Precision Glass and Optics (PGandO) has delivered specialised optical mirrors to Texas AandM University and the University of Texas at Austin.
These will be used in building the first-of-its-kind Visible Integral-field Replicable Unit Spectrograph (VIRUS) instrument, a key part of the Hobby-Eberly Telescope Dark Energy Experiment or HETDEX.
The VIRUS will be used in HETDEX to study the mysterious force that is causing the expansion of the universe to accelerate.
The $36m (?22m) international research project will study the force that causes the expansion of the universe to speed up, rather than slow down.
This unknown force, dubbed by scientists as 'dark energy', is analogous to throwing a ball into the air and realising it is speeding up as it flies into the sky, rather than slowing down and returning.
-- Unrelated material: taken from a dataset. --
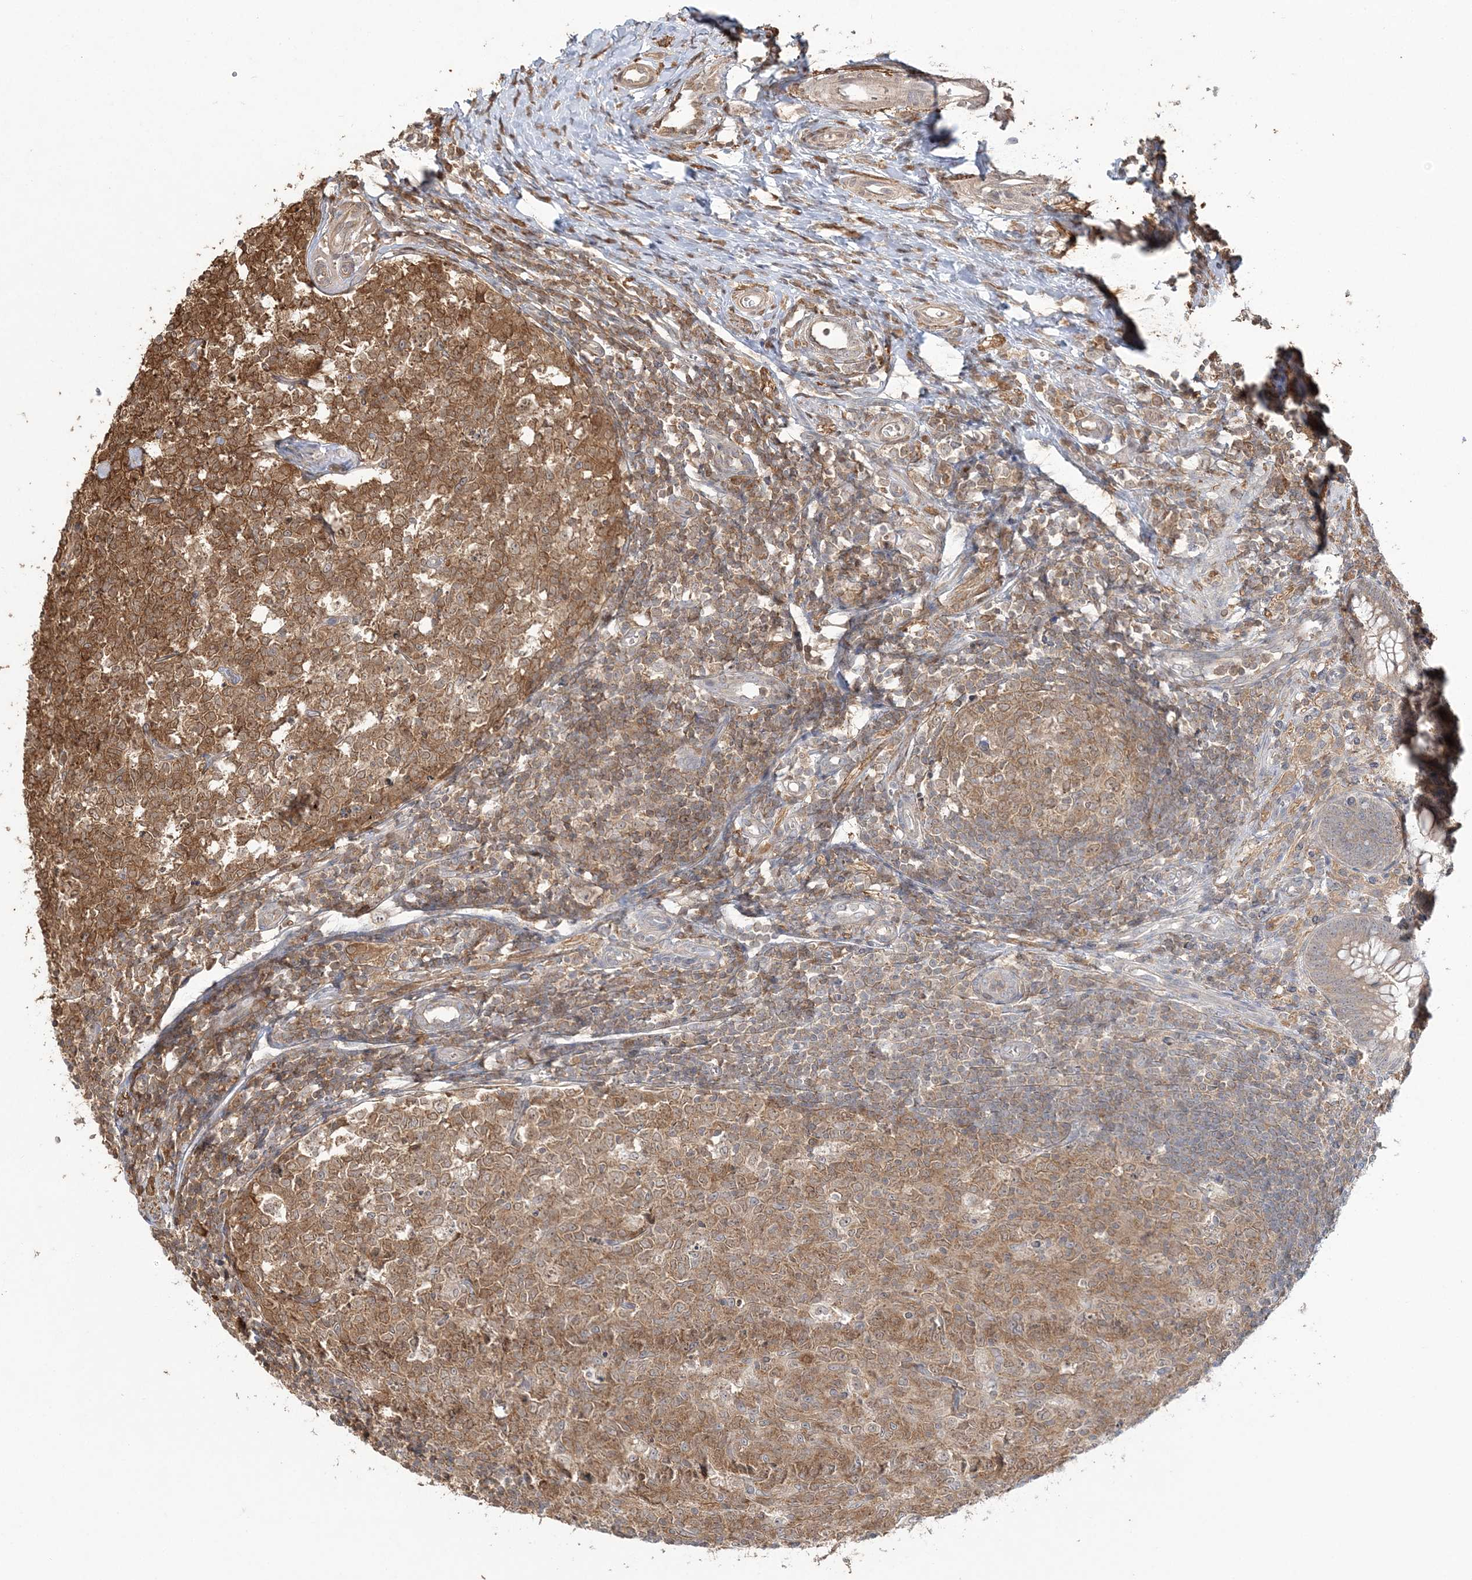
{"staining": {"intensity": "moderate", "quantity": ">75%", "location": "cytoplasmic/membranous"}, "tissue": "appendix", "cell_type": "Glandular cells", "image_type": "normal", "snomed": [{"axis": "morphology", "description": "Normal tissue, NOS"}, {"axis": "topography", "description": "Appendix"}], "caption": "This photomicrograph reveals unremarkable appendix stained with immunohistochemistry (IHC) to label a protein in brown. The cytoplasmic/membranous of glandular cells show moderate positivity for the protein. Nuclei are counter-stained blue.", "gene": "CAB39", "patient": {"sex": "male", "age": 14}}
Since dark energy makes up over 70 per cent of the universe, understanding this mysterious force is considered one of the top challenges in physics today, according to HETDEX researchers.
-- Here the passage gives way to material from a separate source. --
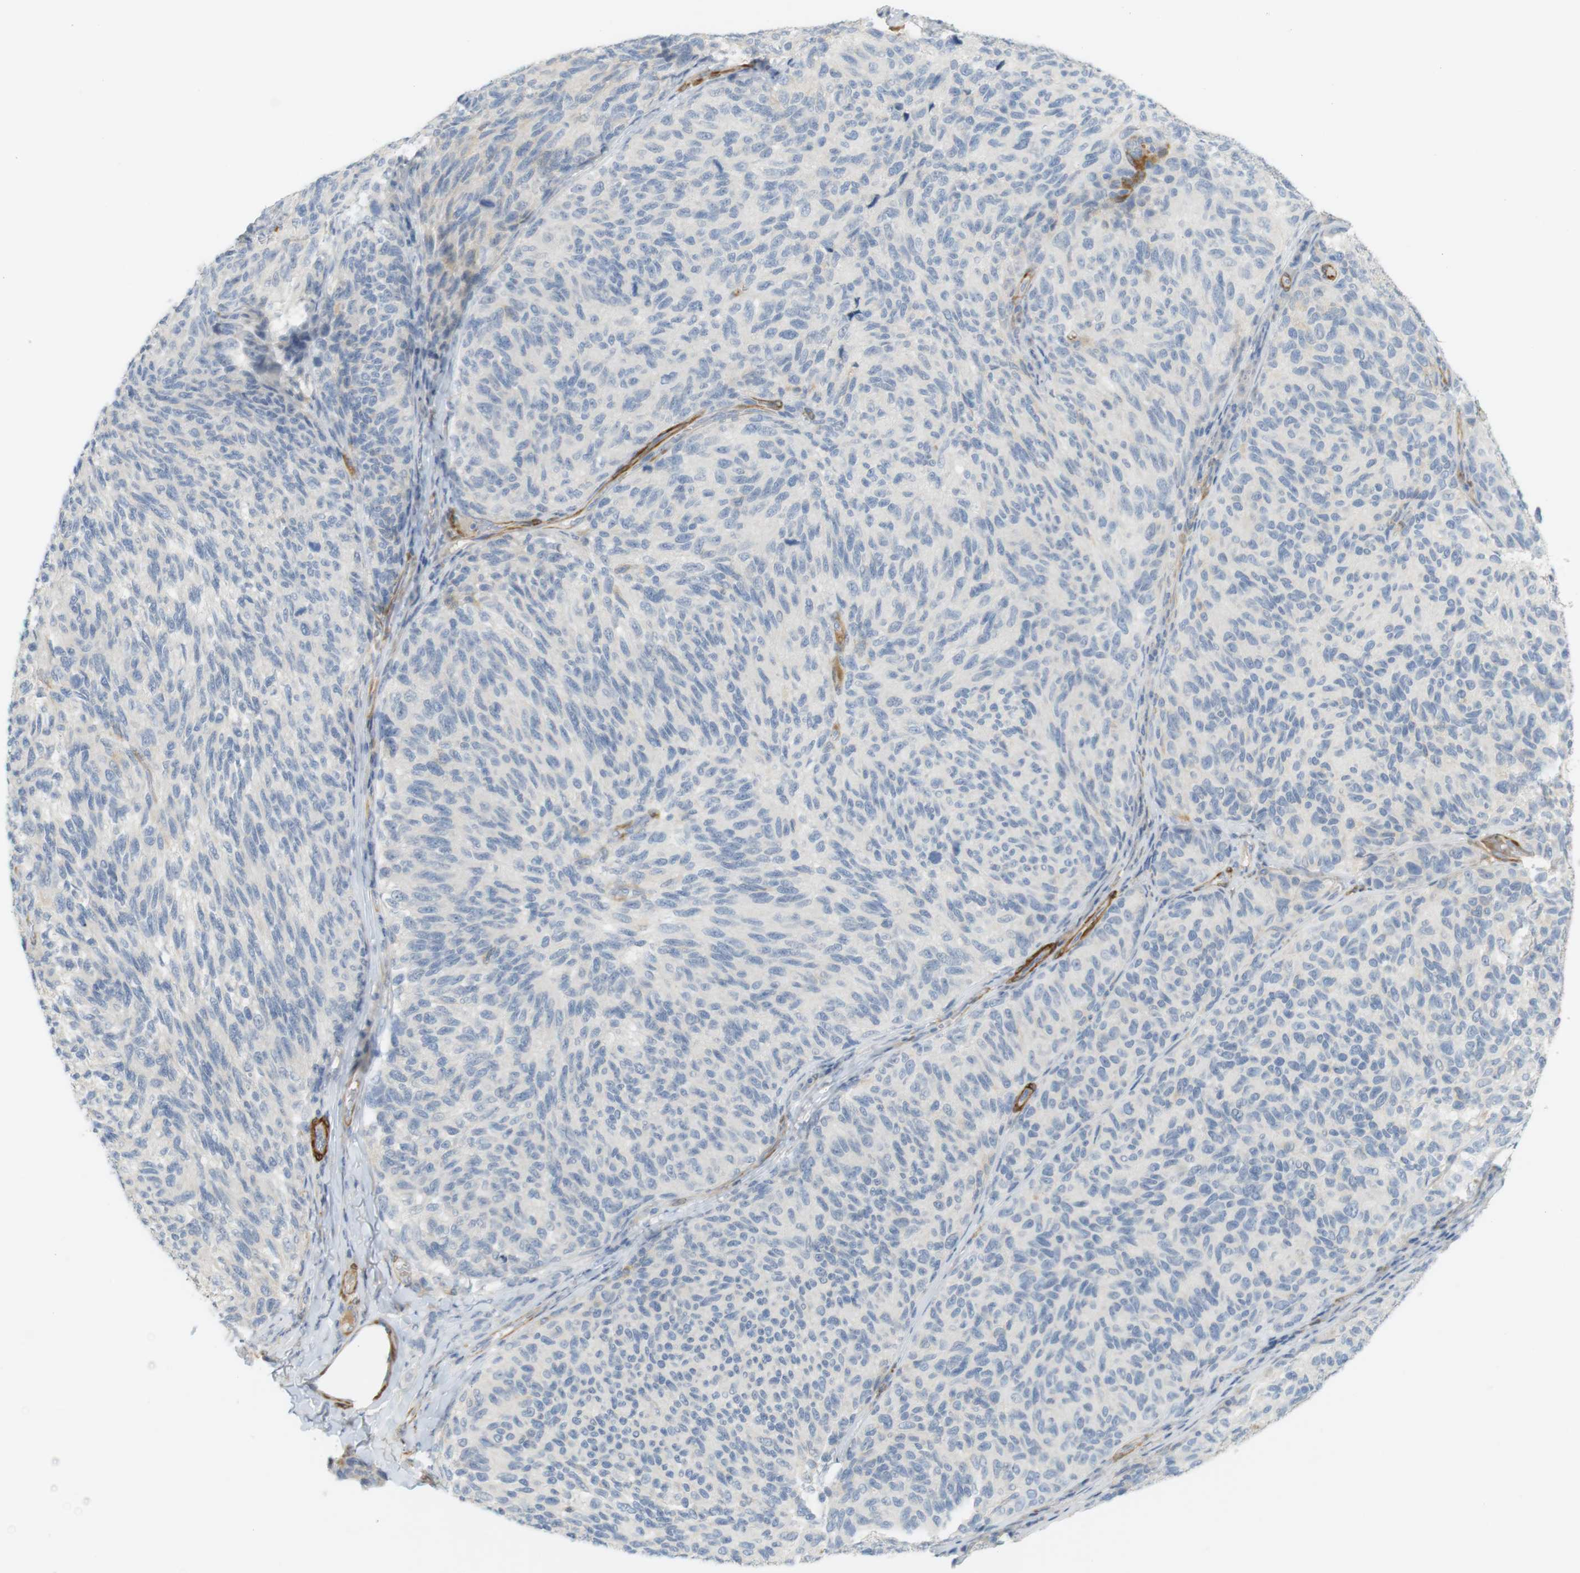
{"staining": {"intensity": "negative", "quantity": "none", "location": "none"}, "tissue": "melanoma", "cell_type": "Tumor cells", "image_type": "cancer", "snomed": [{"axis": "morphology", "description": "Malignant melanoma, NOS"}, {"axis": "topography", "description": "Skin"}], "caption": "Immunohistochemical staining of human melanoma reveals no significant staining in tumor cells.", "gene": "PDE3A", "patient": {"sex": "female", "age": 73}}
The VIRUS system comprises 150 small, individual replicas of a single spectrograph.
The optical mirrors provided by PGandO for the VIRUS collimator fold mirror were specified for operational wavelength range of 345 to 700Nm and are optimised from 350 to 590Nm with average reflectivity of greater than 99 per cent and greater than 95 per cent between 345 and 700Nm.
The absolute reflectivity is greater than 98 per cent between 350 and 590Nm and greater than 92 per cent at 345 to 700Nm.
Angle of incidence is at 12.5+/-5 degrees.
This coating also has to perform in extreme environmental conditions (-25C to +66C) and to meet Mil-C-48497 abrasion/adhesion durability standards.
PGandO provides high-performance optical components and thin-film coatings for challenging tasks.
To meet the requirements for VIRUS, the reflective coatings on borosilicate glass have an operational lifetime of 20 years.
The massively replicated VIRUS instrument will be assembled, aligned and tested within the Charles R'62 and Judith G Munnerlyn Astronomical Laboratory at Texas AandM and in the laboratories of the McDonald Observatory at the University of Texas.
Darren DePoy, professor of physics and astronomy and Munnerlyn Laboratory director, and Jennifer Marshall, research scientist, will lead the effort at Texas AandM.
Gary Hill, research professor and Sarah Tuttle, postdoctoral research associate, will lead the effort at the University of Texas.
The astronomical instrument is designed to gather light from distant galaxies and split it into individual spectral wavelengths.
The spectrum will reveal an object's chemical composition, its temperature and the speed at which the universe is stretching between the detected galaxies and Earth.
VIRUS will capture spectra from 33,000 points on the sky simultaneously, using fibre optics to transfer the light from the Hobby-Eberly Telescope (HET) focal plane to the huge replicated array of spectrographs.
This will permit HETDEX astronomers to produce a three-dimensional map of a large volume of space, indicating how fast the universe expanded at different periods in history, which will help reveal the role that dark energy has played during different eras.
It will search for any evidence that the strength of dark energy changes over time and also will provide the most precise measurement of the geometry of the universe, which is related to the physics of the universe at the moment of Big Bang.
DePoy says that because VIRUS is designed for spectroscopic observations of a large number of objects simultaneously, the instrument is well-suited to measure the subtle effects that dark energy has on the structure of the universe.
Its power will also enable a broad range of other astronomy projects.